Dalam perkembangannya, Majelis Tarjih dan Pengembangan Pemikiran Islam tersebut, pada tahun 2000
banyak menghasilkan keputusan-keputusan musyawarah nasional tarjih XXIV yang menyangkut tentang
kaidah-kaidah pokok Majelis Tarjih dan Pengembangan Pemikiran Islam, seperti tuntutan manasik haji,
taharah, tuntunan Ramadhan, zakat fitrah dan zakat mal, tuntutan keluarga sakinah dan masalah
keagamaan kontemporer, seperti penanggulangan HIV, penyalahgunaan narkoba, HAM dan
perdagangan saham atau valas), tafsir al- Qur'an tematik tentang hubungan sosial antar umat beragama,
serta strategi gerakan tajdid dan pengembangan pemikiran Islam (Berita Resmi Muhammadiyah, 2002;
126-148).

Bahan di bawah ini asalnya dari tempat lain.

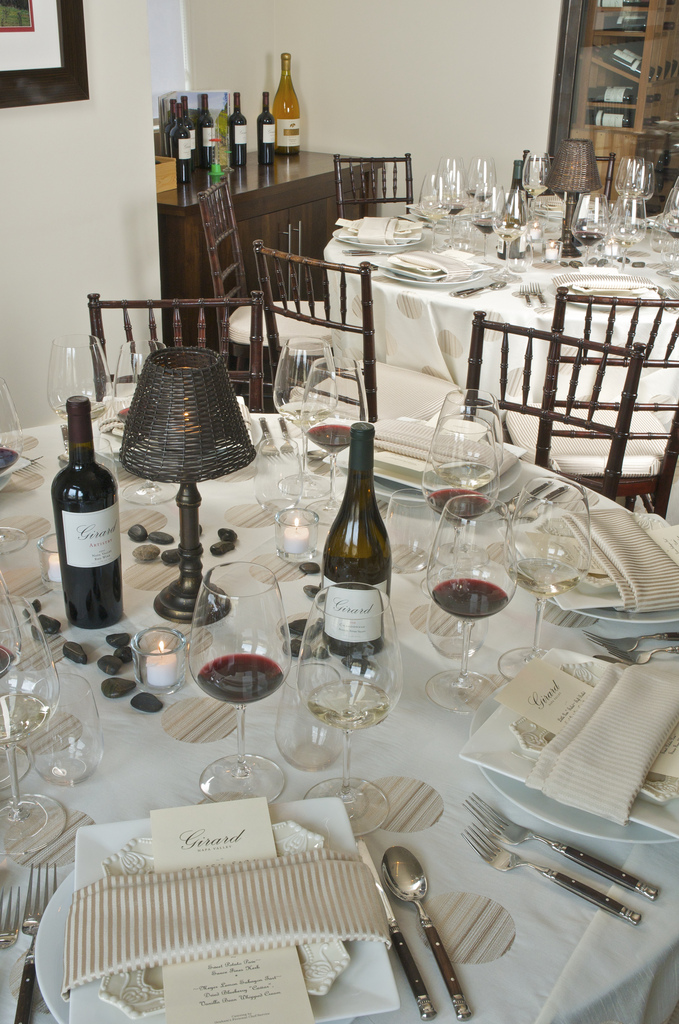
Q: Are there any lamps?
A: Yes, there is a lamp.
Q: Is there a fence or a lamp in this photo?
A: Yes, there is a lamp.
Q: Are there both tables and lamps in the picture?
A: Yes, there are both a lamp and a table.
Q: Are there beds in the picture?
A: No, there are no beds.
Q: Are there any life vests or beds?
A: No, there are no beds or life vests.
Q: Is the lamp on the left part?
A: Yes, the lamp is on the left of the image.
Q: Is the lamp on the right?
A: No, the lamp is on the left of the image.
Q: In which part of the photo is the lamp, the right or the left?
A: The lamp is on the left of the image.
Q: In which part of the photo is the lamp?
A: The lamp is on the left of the image.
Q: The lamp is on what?
A: The lamp is on the table.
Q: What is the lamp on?
A: The lamp is on the table.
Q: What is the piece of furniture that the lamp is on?
A: The piece of furniture is a table.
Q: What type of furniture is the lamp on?
A: The lamp is on the table.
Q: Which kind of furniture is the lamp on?
A: The lamp is on the table.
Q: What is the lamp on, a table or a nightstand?
A: The lamp is on a table.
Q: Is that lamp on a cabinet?
A: No, the lamp is on the table.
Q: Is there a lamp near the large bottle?
A: Yes, there is a lamp near the bottle.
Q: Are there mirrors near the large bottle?
A: No, there is a lamp near the bottle.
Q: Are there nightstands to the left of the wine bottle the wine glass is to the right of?
A: No, there is a lamp to the left of the wine bottle.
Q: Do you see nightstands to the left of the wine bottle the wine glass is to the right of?
A: No, there is a lamp to the left of the wine bottle.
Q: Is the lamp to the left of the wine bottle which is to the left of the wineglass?
A: Yes, the lamp is to the left of the wine bottle.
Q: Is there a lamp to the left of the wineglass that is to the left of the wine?
A: Yes, there is a lamp to the left of the wine glass.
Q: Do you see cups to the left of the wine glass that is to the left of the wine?
A: No, there is a lamp to the left of the wineglass.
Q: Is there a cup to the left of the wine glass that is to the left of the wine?
A: No, there is a lamp to the left of the wineglass.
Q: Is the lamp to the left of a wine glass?
A: Yes, the lamp is to the left of a wine glass.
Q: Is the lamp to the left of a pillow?
A: No, the lamp is to the left of a wine glass.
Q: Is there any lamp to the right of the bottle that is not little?
A: Yes, there is a lamp to the right of the bottle.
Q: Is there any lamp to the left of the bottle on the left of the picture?
A: No, the lamp is to the right of the bottle.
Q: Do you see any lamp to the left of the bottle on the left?
A: No, the lamp is to the right of the bottle.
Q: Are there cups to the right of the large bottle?
A: No, there is a lamp to the right of the bottle.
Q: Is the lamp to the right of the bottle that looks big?
A: Yes, the lamp is to the right of the bottle.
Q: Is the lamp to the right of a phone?
A: No, the lamp is to the right of the bottle.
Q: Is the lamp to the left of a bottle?
A: No, the lamp is to the right of a bottle.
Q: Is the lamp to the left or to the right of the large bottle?
A: The lamp is to the right of the bottle.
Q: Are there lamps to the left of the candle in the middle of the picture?
A: Yes, there is a lamp to the left of the candle.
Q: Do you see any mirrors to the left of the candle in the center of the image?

Pembahasan tentang pemikiran Islam yang dihasilkan oleh Majelis Tarjih di atas menunjukkan
keseriusan Majelis Tarjih di dalam melahirkan pengembangan pemikiran Islam dari suatu lembaga di
dalam naungan organisasi sosial keagamaan Muhammadiyah yang selalu komitmen terhadap
pembaharuan pemikiran dan penghayatan agama atau yang sering kita kenal sebagai gerakan tajdid.